Jesus Christ had spoken certain truths which were highly objectionable to the Pharisees. Some of His loving disciples were in great fright, and they came to Him and said, “Knowest Thou not that the Pharisees are offended?” Now our Saviour, instead of making any apology for having offended the Pharisees, took it as a matter of course, and replied in a sentence which is well worthy to be called a proverb,—“Every plant, which my heavenly Father hath not planted, shall be rooted up.”

Now we have oftentimes, as Matthew Henry very tritely remarks, a number of good and affectionate but very weak hearers. They are always afraid that we shall offend other hearers. Hence, if the truth be spoken in a plain and pointed manner, and seems to come close home to the conscience, they think that surely it ought not to have been spoken, because So-and-so, and So-and-so, and So-and-so took offence at it.

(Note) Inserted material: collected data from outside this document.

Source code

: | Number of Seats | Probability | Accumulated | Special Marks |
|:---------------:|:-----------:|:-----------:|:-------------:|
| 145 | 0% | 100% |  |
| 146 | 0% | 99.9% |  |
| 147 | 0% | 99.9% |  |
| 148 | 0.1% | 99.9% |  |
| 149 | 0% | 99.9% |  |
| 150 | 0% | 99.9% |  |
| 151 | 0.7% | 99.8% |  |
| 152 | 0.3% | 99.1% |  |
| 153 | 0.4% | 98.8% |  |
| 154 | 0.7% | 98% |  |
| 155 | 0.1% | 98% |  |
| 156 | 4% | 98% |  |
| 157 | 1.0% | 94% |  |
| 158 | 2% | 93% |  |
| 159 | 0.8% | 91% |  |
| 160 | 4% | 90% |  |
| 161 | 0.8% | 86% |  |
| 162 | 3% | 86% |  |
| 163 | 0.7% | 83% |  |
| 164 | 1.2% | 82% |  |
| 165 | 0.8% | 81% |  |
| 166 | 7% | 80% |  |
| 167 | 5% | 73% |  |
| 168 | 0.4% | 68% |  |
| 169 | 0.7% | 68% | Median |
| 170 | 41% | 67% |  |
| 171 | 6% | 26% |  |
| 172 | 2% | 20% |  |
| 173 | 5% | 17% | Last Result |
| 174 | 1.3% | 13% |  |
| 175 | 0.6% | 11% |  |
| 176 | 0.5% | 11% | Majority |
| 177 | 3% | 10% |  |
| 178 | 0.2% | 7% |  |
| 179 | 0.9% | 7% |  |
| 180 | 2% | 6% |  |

If we never offended, it would be proof positive that we did not preach the Gospel. They who can please man will find it quite another thing to have pleased God. Do you suppose that men will love those who faithfully rebuke them? If you make the sinner's heart to groan, and waken his conscience, do you think he will pay you court and thank you for it? Nay, not so; in fact, this ought to be one aim of our ministry, not to offend, but to test men and make them offended with themselves, so that their hearts may be exposed to their own inspection.

Their being offended will discover of what sort they are. A ministry that never uproots will never water; a ministry that does not pull down will never build up. He who knoweth not how to pluck up the plants which God hath not planted, scarcely understandeth how to be a worker of God in His vineyard.

Our ministry ought always to be a killing as well as a healing one,—a ministry which kills all false hopes, blights all wrong confidences, and weeds out all foolish trusts, while at the same time it trains up the feeblest shoot of real hope, and tenders comfort and encouragement even to the weakest of the sincere followers of Christ.